Neben der Kaltstartfrage haben die Entwickler in den kommenden Jahren noch weitere Punkte aus den AGVES-Vorschlägen zu klären: Etwa wie die Schadstoff-Grenzwerte bei extremen Fahrzuständen wie voller Beschleunigung, bei Höchstgeschwindigkeit oder maximaler Zuladung einzuhalten sein könnten. Da der zeitliche Rahmen der Entwicklung knapp bemessen sei, erwartet Prof. Bargende nicht, dass die Automobilhersteller schon 2025 Euro7-konforme Motoren anbieten könnten.
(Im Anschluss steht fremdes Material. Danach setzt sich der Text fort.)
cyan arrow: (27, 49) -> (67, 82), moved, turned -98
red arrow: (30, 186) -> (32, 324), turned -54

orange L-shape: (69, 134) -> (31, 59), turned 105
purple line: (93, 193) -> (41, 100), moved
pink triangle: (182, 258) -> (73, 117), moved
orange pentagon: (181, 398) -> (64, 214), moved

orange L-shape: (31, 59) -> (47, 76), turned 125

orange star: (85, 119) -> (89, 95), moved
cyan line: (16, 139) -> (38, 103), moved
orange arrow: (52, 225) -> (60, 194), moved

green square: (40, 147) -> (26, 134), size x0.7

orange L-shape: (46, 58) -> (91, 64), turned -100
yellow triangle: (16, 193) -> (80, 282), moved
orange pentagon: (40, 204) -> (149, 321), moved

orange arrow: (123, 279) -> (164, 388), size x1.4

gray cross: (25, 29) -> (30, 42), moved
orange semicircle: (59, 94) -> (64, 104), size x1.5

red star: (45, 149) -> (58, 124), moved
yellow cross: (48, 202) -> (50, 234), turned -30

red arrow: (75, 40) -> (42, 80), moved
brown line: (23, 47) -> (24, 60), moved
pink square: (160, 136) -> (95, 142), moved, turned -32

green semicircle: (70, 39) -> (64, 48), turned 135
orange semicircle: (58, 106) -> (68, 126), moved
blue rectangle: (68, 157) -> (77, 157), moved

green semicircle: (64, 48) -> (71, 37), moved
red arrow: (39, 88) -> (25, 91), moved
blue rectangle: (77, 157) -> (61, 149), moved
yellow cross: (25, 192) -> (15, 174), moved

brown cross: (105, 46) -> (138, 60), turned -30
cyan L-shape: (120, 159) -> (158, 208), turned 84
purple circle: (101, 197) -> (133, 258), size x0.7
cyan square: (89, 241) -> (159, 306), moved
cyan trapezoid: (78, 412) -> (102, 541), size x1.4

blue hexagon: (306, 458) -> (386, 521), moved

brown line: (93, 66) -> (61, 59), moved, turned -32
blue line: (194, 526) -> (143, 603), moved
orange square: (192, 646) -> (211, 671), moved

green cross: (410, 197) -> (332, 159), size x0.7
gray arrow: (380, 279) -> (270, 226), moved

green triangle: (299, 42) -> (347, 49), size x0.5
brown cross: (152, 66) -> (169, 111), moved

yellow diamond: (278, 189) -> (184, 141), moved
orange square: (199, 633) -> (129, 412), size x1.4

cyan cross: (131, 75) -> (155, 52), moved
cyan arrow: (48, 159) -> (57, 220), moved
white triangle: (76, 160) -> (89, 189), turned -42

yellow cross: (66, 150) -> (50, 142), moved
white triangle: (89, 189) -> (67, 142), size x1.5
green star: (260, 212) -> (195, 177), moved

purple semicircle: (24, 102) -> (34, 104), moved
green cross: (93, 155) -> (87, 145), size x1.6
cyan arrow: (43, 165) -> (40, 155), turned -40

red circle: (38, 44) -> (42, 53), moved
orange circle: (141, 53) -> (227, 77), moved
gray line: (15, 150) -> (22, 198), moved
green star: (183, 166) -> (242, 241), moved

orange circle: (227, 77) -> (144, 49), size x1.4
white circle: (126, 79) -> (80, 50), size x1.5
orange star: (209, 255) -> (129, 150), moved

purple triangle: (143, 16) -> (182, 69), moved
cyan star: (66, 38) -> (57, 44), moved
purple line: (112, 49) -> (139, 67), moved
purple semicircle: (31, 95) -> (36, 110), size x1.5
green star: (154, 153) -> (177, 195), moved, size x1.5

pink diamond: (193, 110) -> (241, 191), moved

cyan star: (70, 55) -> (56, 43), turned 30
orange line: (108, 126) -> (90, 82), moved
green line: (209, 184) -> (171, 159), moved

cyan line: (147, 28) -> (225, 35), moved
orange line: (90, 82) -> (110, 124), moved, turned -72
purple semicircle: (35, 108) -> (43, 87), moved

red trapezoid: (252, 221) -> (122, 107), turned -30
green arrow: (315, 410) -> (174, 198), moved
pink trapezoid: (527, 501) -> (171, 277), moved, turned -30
Bis dahin bliebe die aktuelle und in den kommenden Jahren weiter verschärfte Euro6d-Norm für den Verbrennungsmotor das Maß der Dinge. Dennoch bezweifelt Prof. Bargende, dass der Aufwand für die Euro7-Abgasnorm in einem angemessenen Verhältnis zum Nutzen stehe und die geringe Schadstoffreduktion verglichen mit der aktuell gültigen Abgasnorm Euro6d der Umwelt tatsächlich weiterhelfe.
Andererseits hat sich Europa das Ziel gesetzt, bis 2050 der erste klimaneutrale Kontinent der Welt zu werden. Und das kostet. Wie das Forschungszentrum Jülich (NRW) 2019 prognostizierte, kommen alleine auf Deutschland bis 2050 Mehrkosten von bis zu 1850 Milliarden Euro zu.